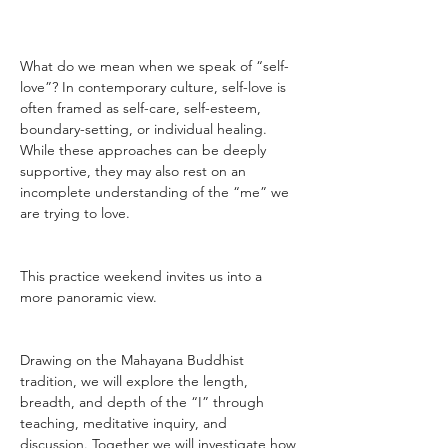
What do we mean when we speak of “self-
love”? In contemporary culture, self-love is 
often framed as self-care, self-esteem, 
boundary-setting, or individual healing. 
While these approaches can be deeply 
supportive, they may also rest on an 
incomplete understanding of the “me” we 
are trying to love.
This practice weekend invites us into a 
more panoramic view.
Drawing on the Mahayana Buddhist 
tradition, we will explore the length, 
breadth, and depth of the “I” through 
teaching, meditative inquiry, and 
discussion. Together we will investigate how 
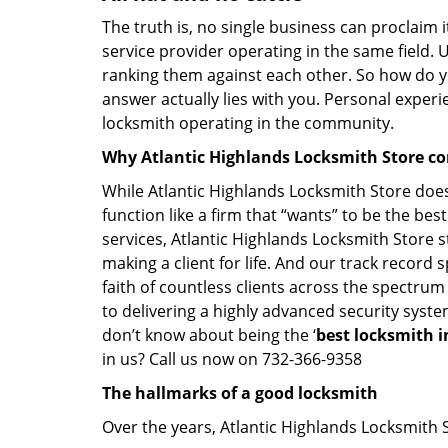
The truth is, no single business can proclaim i
service provider operating in the same field. 
ranking them against each other. So how do yo
answer actually lies with you. Personal exper
locksmith operating in the community.
Why Atlantic Highlands Locksmith Store c
While Atlantic Highlands Locksmith Store does
function like a firm that “wants” to be the be
services, Atlantic Highlands Locksmith Store st
making a client for life. And our track record 
faith of countless clients across the spectrum
to delivering a highly advanced security syste
don’t know about being the ‘
best locksmith i
in us? Call us now on 732-366-9358
The hallmarks of a good locksmith
Over the years, Atlantic Highlands Locksmith St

┄┄┄┄┄┄┄┄┄┄

* To do *
Pull the text read from every one of the records above, copying each line word for word. Leave the pictures out of your answer.

* Task answer *
What do we mean when we speak of “self-
love”? In contemporary culture, self-love is 
often framed as self-care, self-esteem, 
boundary-setting, or individual healing. 
While these approaches can be deeply 
supportive, they may also rest on an 
incomplete understanding of the “me” we 
are trying to love.
This practice weekend invites us into a 
more panoramic view.
Drawing on the Mahayana Buddhist 
tradition, we will explore the length, 
breadth, and depth of the “I” through 
teaching, meditative inquiry, and 
discussion. Together we will investigate how 
The truth is, no single business can proclaim i
service provider operating in the same field. 
ranking them against each other. So how do yo
answer actually lies with you. Personal exper
locksmith operating in the community.
Why Atlantic Highlands Locksmith Store c
While Atlantic Highlands Locksmith Store does
function like a firm that “wants” to be the be
services, Atlantic Highlands Locksmith Store st
making a client for life. And our track record 
faith of countless clients across the spectrum
to delivering a highly advanced security syste
don’t know about being the ‘
best locksmith i
in us? Call us now on 732-366-9358
The hallmarks of a good locksmith
Over the years, Atlantic Highlands Locksmith St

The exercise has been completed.